The two strong central performances from Patsy Ferran and Luke Thallon ensure that the audience is thoroughly invested in the journey that their characters take.

(c)Manuel Harlan

While the idea of two teenagers embarking on their first relationship while staying at Camp Siegfried, a place for those Americans with a German descent to learn more about Nazi ideology might seem a little far fetched – it is actually based in reality and is hauntingly brought to life in this wonderfully intimate production.

Written by Bess Wohl, Camp Siegfried is an intriguing look at how fascism seeped everywhere as Hitler’s rise to power was coming about and how easy it was for anyone to be caught up in his ideology. What makes Wohl’s play so fascinating to witness is the journey that both characters that this play focuses on go on – in particular ‘Her’ who starts off awkward and naive with low esteem to then transforming to someone of some importance, while ‘Him’ who seems to be so impassioned and proud of his German heritage is also scared of what the future holds – the worry of becoming a killer being at the forefront of his mind. Both are drawn to the ideology they are being taught for different reasons : one to prove they are strong and not weak, the other in an attempt to make herself visible.

The whole script is so tightly written and by focusing on these two characters rather than having many, the story certainly takes on an extra poignancy and resonance. This is particularly seen with regards to the idea that they are both being used to create the new generation of Germans by being encouraged to ‘socialise’. It is also a script that is filled with warmth and humour but beautifully manages to balance it out with moments that chill – in particular the way in which he casually talks about nearly murdering a boy simply because he was a problem to solve, while when she is chosen to be class speaker and her speech is filled with hate and disdain are just two examples.

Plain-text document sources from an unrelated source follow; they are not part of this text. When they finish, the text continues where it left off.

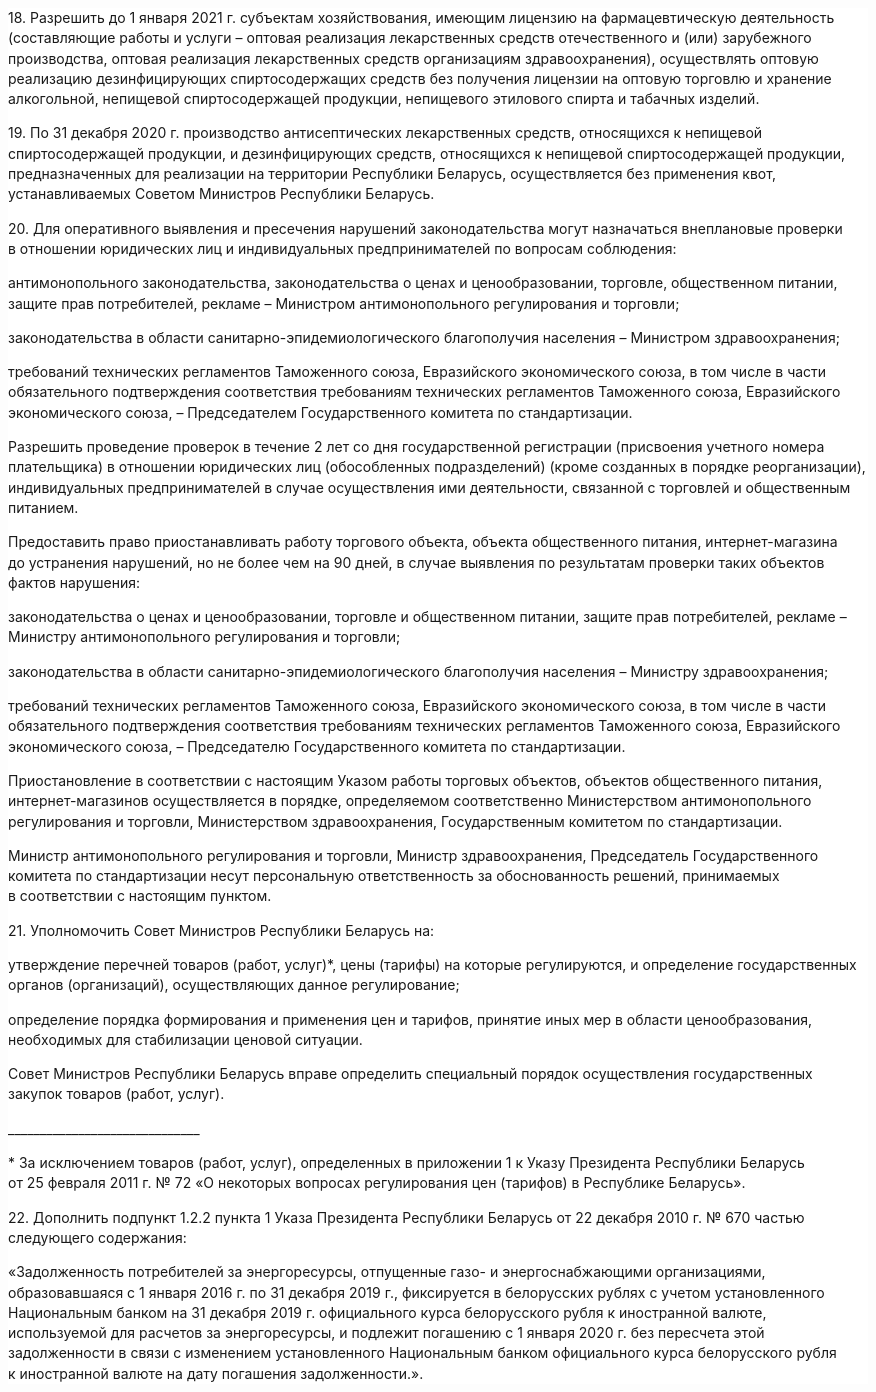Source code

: <p>18. Разрешить до 1 января 2021 г. субъектам хозяйствования, имеющим лицензию на фармацевтическую деятельность (составляющие работы и услуги – оптовая реализация лекарственных средств отечественного и (или) зарубежного производства, оптовая реализация лекарственных средств организациям здравоохранения), осуществлять оптовую реализацию дезинфицирующих спиртосодержащих средств без получения лицензии на оптовую торговлю и хранение алкогольной, непищевой спиртосодержащей продукции, непищевого этилового спирта и табачных изделий.</p>
<p>19. По 31 декабря 2020 г. производство антисептических лекарственных средств, относящихся к непищевой спиртосодержащей продукции, и дезинфицирующих средств, относящихся к непищевой спиртосодержащей продукции, предназначенных для реализации на территории Республики Беларусь, осуществляется без применения квот, устанавливаемых Советом Министров Республики Беларусь.</p>
<p>20. Для оперативного выявления и пресечения нарушений законодательства могут назначаться внеплановые проверки в отношении юридических лиц и индивидуальных предпринимателей по вопросам соблюдения:</p>
<p>антимонопольного законодательства, законодательства о ценах и ценообразовании, торговле, общественном питании, защите прав потребителей, рекламе – Министром антимонопольного регулирования и торговли;</p>
<p>законодательства в области санитарно-эпидемиологического благополучия населения – Министром здравоохранения;</p>
<p>требований технических регламентов Таможенного союза, Евразийского экономического союза, в том числе в части обязательного подтверждения соответствия требованиям технических регламентов Таможенного союза, Евразийского экономического союза, – Председателем Государственного комитета по стандартизации.</p>
<p>Разрешить проведение проверок в течение 2 лет со дня государственной регистрации (присвоения учетного номера плательщика) в отношении юридических лиц (обособленных подразделений) (кроме созданных в порядке реорганизации), индивидуальных предпринимателей в случае осуществления ими деятельности, связанной с торговлей и общественным питанием.</p>
<p>Предоставить право приостанавливать работу торгового объекта, объекта общественного питания, интернет-магазина до устранения нарушений, но не более чем на 90 дней, в случае выявления по результатам проверки таких объектов фактов нарушения:</p>
<p>законодательства о ценах и ценообразовании, торговле и общественном питании, защите прав потребителей, рекламе – Министру антимонопольного регулирования и торговли;</p>
<p>законодательства в области санитарно-эпидемиологического благополучия населения – Министру здравоохранения;</p>
<p>требований технических регламентов Таможенного союза, Евразийского экономического союза, в том числе в части обязательного подтверждения соответствия требованиям технических регламентов Таможенного союза, Евразийского экономического союза, – Председателю Государственного комитета по стандартизации.</p>
<p>Приостановление в соответствии с настоящим Указом работы торговых объектов, объектов общественного питания, интернет-магазинов осуществляется в порядке, определяемом соответственно Министерством антимонопольного регулирования и торговли, Министерством здравоохранения, Государственным комитетом по стандартизации.</p>
<p>Министр антимонопольного регулирования и торговли, Министр здравоохранения, Председатель Государственного комитета по стандартизации несут персональную ответственность за обоснованность решений, принимаемых в соответствии с настоящим пунктом.</p>
<p>21. Уполномочить Совет Министров Республики Беларусь на:</p>
<p>утверждение перечней товаров (работ, услуг)*, цены (тарифы) на которые регулируются, и определение государственных органов (организаций), осуществляющих данное регулирование;</p>
<p>определение порядка формирования и применения цен и тарифов, принятие иных мер в области ценообразования, необходимых для стабилизации ценовой ситуации.</p>
<p>Совет Министров Республики Беларусь вправе определить специальный порядок осуществления государственных закупок товаров (работ, услуг).</p>
<p>______________________________</p>
<p>* За исключением товаров (работ, услуг), определенных в приложении 1 к Указу Президента Республики Беларусь от 25 февраля 2011 г. № 72 «О некоторых вопросах регулирования цен (тарифов) в Республике Беларусь».</p>
<p>22. Дополнить подпункт 1.2.2 пункта 1 Указа Президента Республики Беларусь от 22 декабря 2010 г. № 670 частью следующего содержания:</p>
<p>«Задолженность потребителей за энергоресурсы, отпущенные газо- и энергоснабжающими организациями, образовавшаяся с 1 января 2016 г. по 31 декабря 2019 г., фиксируется в белорусских рублях с учетом установленного Национальным банком на 31 декабря 2019 г. официального курса белорусского рубля к иностранной валюте, используемой для расчетов за энергоресурсы, и подлежит погашению с 1 января 2020 г. без пересчета этой задолженности в связи с изменением установленного Национальным банком официального курса белорусского рубля к иностранной валюте на дату погашения задолженности.».</p>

Directed by Katy Rudd, the production is intimate, pacy and compelling to watch thanks to its simplicity and focus. Rob Casey’s lighting design is by turns soft and sharp, capturing the play’s ability to switch tone and mood perfectly, while the video put together by Tal Rosner adds extra context of what it was like to be at one of those camps. Rosanna Vize’s set design meanwhile is very naturalistic and haunting, making the audience truly believe that they are at various locations at the camp with great simplicity.

But it is the performances of Patsy Ferran and Luke Thallon that really makes this production shine. Both have created characters that are insecure but also complex that makes the audience long to get to know them more and what the future holds for them both after the play is over. Each performance is filled with depth and understanding that keeps the audience compelled to watch until the very end.

This is a well-thought out play based on a little known piece of history that really makes a strong impression on the audience. Well worth a visit to the Old Vic.

By Emma Clarendon

Camp Siegfried continues to play at the Old Vic Theatre until the 30th October.